In a world of change and flux, it is good to look for those signs of God’s glory in our midst – symbols of hope and love in our world.

Isaiah’s response to the vision of God’s glory, and Peter’s response to the glory Christ reveals through the miraculous catch of fish, is two-fold: repentance and action.

Before the awesome greatness and holiness of God, Isaiah becomes all too aware of his own unworthiness. How can he be in the presence of a God who is so pure, so worthy of praise and adoration, so awesome, when he so consistently falls short? And he realises that it is not just him.  The world in which he lives also falls so far short.  He cries out: “I am a man of unclean lips amongst a people of unclean lips.”

Peter’s reaction to the glory of God revealed in Jesus is similar: “Go away from me Lord. I am a sinful man.” In God’s presence we see what goodness and holiness are, and realise how far we fall short.

There are times in God’s presence when the only words we may feel able to pray are: “Lord, have mercy”. Whether that is because of our own failings, or the failings of our world that cause such pain, there are times before a holy God when those three words, “Lord, have mercy” are the only words we can say. When I feel stuck in a loop of messing up or failing others, I pray “Lord, have mercy”. When I look helplessly on at the suffering of those in Sudan, or the Congo, or Ukraine, “Lord, have mercy”. In God’s presence, there are times when those three words are the only words we can say, but they are words that are enough: Lord have mercy. I wonder, for you, for who or for what are those words needed to be said today. Take a moment to pray them now: Lord, have mercy.

God, in his mercy, does forgive us. Like with Isaiah, he takes away our guilt, he atones for our sins. And then he offers us the opportunity to serve. There is no coercion, no manipulation, in God’s invitation. He simply asks: “Who shall I send? Who will go for us?” And Isaiah responds: “Here am I. Send me.”  Having experienced something of the glory and holiness of God, having received his mercy and forgiveness, how else could he respond?

The reality is that he could have walked away. Peter, when called by Jesus to go and fish for people, could also have turned round and said he was honoured to be asked, but really all he wanted to do was fish for fish. They had choices, and others around them, many of the people of Israel, many of those who heard Jesus, did just that, did walk away. And you can understand why.

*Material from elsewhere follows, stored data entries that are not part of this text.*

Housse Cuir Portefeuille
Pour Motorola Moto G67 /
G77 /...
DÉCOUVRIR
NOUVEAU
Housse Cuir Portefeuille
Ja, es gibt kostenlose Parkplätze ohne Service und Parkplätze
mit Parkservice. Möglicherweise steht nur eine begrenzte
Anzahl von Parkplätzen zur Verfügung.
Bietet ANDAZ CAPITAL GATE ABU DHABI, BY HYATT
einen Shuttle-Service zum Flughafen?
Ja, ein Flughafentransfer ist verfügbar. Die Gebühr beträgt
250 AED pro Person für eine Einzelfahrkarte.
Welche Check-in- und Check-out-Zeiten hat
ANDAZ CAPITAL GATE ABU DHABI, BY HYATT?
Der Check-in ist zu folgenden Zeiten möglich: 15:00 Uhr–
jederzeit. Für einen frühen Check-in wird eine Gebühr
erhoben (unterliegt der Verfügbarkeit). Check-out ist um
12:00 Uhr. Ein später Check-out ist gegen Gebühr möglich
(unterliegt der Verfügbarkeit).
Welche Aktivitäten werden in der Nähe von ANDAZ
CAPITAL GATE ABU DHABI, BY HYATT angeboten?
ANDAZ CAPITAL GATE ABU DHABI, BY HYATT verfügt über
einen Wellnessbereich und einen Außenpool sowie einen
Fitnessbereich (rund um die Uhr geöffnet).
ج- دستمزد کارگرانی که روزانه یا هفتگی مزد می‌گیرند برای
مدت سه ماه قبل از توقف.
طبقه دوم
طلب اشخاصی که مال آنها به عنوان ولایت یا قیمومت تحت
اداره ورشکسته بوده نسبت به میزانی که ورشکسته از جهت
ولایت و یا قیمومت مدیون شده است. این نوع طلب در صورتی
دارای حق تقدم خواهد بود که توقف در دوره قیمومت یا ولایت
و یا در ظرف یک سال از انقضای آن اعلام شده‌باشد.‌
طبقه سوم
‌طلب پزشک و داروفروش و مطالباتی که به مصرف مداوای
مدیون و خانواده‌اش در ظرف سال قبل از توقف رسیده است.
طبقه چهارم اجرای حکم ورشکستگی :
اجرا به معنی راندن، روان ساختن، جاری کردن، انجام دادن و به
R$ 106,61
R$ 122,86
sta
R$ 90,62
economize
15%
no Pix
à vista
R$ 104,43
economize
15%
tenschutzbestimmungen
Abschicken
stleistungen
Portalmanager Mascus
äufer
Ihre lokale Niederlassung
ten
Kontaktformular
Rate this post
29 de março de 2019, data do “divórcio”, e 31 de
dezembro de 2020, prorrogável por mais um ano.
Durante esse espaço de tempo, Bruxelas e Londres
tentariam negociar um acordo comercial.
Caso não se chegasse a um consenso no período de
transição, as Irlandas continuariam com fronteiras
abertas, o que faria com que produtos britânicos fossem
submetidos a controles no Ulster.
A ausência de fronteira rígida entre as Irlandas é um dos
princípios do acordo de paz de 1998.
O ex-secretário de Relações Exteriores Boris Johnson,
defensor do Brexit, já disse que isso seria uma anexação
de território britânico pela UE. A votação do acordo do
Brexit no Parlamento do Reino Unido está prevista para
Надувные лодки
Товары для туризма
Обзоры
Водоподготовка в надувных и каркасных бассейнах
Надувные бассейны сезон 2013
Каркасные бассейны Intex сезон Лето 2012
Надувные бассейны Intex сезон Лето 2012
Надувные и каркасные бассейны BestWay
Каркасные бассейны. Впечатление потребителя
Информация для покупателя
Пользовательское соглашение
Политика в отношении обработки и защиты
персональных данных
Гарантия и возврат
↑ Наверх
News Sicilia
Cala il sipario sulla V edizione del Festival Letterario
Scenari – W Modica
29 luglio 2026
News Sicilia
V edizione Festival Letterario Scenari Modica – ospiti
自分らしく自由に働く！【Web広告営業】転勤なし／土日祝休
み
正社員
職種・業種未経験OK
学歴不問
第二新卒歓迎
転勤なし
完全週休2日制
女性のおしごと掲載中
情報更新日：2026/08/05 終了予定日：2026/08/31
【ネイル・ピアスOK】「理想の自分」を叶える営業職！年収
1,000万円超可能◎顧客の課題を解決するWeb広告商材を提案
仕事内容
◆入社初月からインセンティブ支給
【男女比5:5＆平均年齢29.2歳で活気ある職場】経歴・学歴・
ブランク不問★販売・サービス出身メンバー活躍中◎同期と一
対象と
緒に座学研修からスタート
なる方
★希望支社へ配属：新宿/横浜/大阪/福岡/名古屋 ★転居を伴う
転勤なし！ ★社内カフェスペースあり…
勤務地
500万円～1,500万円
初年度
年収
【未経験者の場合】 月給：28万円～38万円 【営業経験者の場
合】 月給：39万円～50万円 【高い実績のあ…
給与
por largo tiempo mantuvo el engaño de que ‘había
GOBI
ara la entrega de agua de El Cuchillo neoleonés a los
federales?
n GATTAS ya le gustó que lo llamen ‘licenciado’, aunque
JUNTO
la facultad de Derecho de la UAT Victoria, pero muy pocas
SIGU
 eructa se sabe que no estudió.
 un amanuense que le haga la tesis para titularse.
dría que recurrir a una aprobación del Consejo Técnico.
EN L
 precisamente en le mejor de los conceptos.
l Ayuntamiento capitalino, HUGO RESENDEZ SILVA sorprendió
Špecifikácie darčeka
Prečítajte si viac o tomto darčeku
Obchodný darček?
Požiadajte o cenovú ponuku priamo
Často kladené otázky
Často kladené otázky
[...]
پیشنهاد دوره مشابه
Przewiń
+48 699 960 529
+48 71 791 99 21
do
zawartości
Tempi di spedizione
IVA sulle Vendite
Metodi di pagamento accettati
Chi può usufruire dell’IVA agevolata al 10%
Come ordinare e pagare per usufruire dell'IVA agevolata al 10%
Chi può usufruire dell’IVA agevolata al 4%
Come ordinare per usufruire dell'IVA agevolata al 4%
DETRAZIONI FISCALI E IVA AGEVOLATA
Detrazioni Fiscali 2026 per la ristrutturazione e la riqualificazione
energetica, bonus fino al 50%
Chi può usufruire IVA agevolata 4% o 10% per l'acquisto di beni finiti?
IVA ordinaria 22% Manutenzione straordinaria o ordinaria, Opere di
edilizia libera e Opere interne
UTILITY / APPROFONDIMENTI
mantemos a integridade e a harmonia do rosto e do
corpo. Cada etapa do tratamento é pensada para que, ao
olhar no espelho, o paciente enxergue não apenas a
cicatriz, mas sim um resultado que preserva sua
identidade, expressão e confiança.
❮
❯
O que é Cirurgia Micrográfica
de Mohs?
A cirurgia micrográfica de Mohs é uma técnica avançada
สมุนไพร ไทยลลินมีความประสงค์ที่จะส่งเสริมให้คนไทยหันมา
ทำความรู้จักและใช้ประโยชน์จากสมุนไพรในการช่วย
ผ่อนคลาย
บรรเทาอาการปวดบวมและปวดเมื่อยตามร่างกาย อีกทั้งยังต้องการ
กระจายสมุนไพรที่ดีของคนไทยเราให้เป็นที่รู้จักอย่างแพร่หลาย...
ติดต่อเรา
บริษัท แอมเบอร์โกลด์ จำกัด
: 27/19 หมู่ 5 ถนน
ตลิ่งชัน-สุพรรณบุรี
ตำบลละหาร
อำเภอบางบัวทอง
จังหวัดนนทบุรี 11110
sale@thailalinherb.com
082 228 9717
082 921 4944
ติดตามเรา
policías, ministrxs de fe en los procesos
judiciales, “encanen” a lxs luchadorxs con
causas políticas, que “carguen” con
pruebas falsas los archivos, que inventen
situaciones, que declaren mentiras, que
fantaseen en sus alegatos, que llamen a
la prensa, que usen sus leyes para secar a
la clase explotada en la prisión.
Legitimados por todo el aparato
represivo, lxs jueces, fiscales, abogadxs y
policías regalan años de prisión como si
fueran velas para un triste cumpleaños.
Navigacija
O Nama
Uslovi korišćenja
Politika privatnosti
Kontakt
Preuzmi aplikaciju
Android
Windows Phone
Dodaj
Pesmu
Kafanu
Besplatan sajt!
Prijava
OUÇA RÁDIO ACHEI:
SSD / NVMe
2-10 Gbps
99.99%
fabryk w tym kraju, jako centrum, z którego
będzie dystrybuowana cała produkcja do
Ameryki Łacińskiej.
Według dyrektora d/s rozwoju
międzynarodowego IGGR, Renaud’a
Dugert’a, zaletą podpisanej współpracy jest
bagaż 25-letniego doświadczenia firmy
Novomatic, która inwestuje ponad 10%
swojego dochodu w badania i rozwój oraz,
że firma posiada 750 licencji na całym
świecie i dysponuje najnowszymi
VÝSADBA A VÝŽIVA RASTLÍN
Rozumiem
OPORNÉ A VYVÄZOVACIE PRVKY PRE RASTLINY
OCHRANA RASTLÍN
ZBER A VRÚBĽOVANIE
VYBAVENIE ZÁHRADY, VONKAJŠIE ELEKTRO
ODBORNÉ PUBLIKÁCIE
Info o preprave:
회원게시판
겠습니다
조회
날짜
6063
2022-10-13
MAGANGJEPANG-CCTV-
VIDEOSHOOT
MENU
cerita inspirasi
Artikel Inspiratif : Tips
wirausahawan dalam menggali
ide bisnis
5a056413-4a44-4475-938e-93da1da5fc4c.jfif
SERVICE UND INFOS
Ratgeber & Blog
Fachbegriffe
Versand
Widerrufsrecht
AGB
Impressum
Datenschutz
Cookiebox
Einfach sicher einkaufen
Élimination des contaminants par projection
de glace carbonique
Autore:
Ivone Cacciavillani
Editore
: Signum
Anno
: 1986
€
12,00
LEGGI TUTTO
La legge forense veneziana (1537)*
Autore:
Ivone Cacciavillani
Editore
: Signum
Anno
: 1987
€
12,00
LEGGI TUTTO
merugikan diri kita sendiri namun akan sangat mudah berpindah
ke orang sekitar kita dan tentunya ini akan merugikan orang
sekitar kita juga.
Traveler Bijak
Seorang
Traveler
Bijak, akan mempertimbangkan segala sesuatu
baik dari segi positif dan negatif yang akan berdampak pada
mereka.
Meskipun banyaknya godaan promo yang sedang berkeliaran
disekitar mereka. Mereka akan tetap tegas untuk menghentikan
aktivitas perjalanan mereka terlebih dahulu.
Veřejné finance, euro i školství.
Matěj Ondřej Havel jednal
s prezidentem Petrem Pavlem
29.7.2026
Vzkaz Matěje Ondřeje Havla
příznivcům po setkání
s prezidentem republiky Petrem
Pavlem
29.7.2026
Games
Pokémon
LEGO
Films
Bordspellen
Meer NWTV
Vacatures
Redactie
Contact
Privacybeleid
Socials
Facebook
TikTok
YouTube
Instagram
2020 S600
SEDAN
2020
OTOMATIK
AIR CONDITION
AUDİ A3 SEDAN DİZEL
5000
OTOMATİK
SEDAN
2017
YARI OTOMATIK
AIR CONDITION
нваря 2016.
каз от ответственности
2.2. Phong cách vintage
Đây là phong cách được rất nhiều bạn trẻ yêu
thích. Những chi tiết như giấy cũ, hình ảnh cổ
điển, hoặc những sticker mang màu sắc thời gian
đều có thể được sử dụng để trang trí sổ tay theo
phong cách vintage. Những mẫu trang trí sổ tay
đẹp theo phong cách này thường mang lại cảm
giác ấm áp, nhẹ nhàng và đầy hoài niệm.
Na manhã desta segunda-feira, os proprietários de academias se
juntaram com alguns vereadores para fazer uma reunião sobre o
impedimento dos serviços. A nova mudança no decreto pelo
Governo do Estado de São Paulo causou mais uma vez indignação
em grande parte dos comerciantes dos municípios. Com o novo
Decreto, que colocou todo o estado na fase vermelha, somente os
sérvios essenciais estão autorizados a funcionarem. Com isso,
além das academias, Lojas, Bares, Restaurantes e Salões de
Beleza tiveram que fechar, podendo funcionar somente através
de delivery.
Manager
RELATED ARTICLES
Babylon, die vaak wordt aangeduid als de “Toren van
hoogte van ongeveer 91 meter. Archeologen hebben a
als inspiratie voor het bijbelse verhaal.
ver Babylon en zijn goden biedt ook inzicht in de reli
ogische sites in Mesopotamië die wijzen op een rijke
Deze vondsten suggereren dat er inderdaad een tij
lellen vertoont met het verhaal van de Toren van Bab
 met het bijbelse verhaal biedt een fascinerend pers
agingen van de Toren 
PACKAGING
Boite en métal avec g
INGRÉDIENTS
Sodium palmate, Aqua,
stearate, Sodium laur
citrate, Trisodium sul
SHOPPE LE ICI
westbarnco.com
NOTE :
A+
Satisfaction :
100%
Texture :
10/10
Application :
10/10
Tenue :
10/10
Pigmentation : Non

Responding to God’s call to serve him, to follow him, is not a guarantee of an easy life. Isaiah spent the rest of his life proclaiming a message that largely fell on deaf ears and unreceptive hearts. Peter, we are told, left everything to follow Jesus.

But responding to God’s call to serve, to follow, can lead to extraordinary things. Isaiah’s words may not have been heeded during his lifetime, but ever since, for the last two and a half thousand years, his words have resonated in the lives of every generation, offering hope and life. Peter became the rock on which Christ built his church.

We may never know the difference that responding to God’s call may make, but as with Isaiah and Peter, it is the only choice truly possible when we encounter the glory and forgiveness of God. I wonder where today you or I may be the answer to God saying “Who shall I send? Who will go for us?” Let’s allow God’s Spirit to prompt us as we take a moment to reflect now.